Non rimaneva che rimetterli in scena in una seduta spiritica spiritata, a volte spiritosa, di tremolii spiriticamente evocati, di racconti tra loro inattuali come utensili tratti da natura morta che servono pranzi e cene di altre vite spesso sorprese divertite al pensare ai primigèni proprietari come fossero parenti acquisiti da altri disconosciuti.

La pellicola, del tempo, rivivificante rivestimento di redivive immagini-ritrovate, rianimate, passate in rassegna, riviste del tempo-che fu, rivisitate.
Quel revival di diapositive rinvenute solitarie in solaio in compagnia di un proiettore-carosello in una soffitta sfitta di un appartamento in affitto.
E un vestito da sposa cangiante di panna, cassata e un po’ di pena, crema, come da Cassandra.
Pieno zeppo, fitto, zuppo di ricordi inaccessibili, di estranei sconosciuti conoscibili ora, ormai e per sempre solamente attraverso diapositive: dia, prefisso greco per attraverso, appunto attraversate da una luce adesso proiettata da altri per mano loro, non proprio brevi manu, ultimi giri di giostra come vacanze finite, appunti appuntati a quel che resta del giorno alla fine della fiera.
Un fine vacanza reiterato, vacanze programmate riprogrammate per ogni stagione, ce n’è per tutti e tutte le mete, scelte a metà di due cuori e una capanna finemente arredata, pied-à-terre repositorio di oggetti, buone cose di gusto per un pessimo quotidiano, oggi, per noi, objets trouvés.
Marche svizzere, bernesi e vallési, italico design simpatico ma senza troppa ironia, infatti nei fatti solidamente borghese con cipiglio da ingegnere e piglio da mogliettina modello più malinconica e misurata originalità, brezzolina timidamente esotica.
Libri illustrati da coffee-table che approfondiscono temi legati alle vacanze romane, veneziane, alpigiane, rivierasche di lago e di mare.

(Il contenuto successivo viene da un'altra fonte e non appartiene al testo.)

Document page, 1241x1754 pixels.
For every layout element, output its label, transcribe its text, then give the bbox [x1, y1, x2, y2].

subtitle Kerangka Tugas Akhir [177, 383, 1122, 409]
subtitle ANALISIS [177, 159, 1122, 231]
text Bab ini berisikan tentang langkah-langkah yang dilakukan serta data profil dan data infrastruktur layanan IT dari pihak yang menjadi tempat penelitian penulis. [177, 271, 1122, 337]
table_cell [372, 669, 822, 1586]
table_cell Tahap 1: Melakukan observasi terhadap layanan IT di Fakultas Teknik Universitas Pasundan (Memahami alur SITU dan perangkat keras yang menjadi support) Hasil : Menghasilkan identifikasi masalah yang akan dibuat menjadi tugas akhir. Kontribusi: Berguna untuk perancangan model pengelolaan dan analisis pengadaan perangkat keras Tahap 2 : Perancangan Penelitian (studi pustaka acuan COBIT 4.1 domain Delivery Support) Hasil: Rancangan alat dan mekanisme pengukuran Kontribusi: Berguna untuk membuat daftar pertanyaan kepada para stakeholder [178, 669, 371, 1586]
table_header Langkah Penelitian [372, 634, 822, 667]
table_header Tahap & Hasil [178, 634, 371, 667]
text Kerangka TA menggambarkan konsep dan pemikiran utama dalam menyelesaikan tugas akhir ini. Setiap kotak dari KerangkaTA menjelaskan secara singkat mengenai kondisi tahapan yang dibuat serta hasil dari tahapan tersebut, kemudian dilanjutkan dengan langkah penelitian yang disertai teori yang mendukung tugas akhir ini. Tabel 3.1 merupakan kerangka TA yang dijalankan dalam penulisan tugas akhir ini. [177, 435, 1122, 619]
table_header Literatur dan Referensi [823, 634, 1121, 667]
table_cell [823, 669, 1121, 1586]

Cime, litorali, lidi, campielli, campi da golf, sci, golfini perbene, occhialetti da sole spericolati, mise stravaganti di una messa-in-scena di abitini bon ton, bikini per atolli italo-francesi e interi anche da interni, calzettoni da scarponi e arrampicate estremamente raffinate perché non per finta, assieme a zoccoletti marini su gambe tornite di profilo da pin-up modestina, un figurino con contegno da assennata modaiola vorrei ma non troppo, il buon gusto addomesticato da domestica dimestichezza studiatamente dimessa per non scontentare nessuno o alcunché.

Da stato statico a immagini in movimento filmico filmograficamente filmato, d’epoca.
Filmate da stativo ostativo del movimento condotto invece a sprigionarlo, al contempo suo ostaggio come in algiche-ostalgie, come in ostali perduti, sperduti in un’intima elegia-aleatoria altresì aleggiante, altre antalgiche algide volte, meno.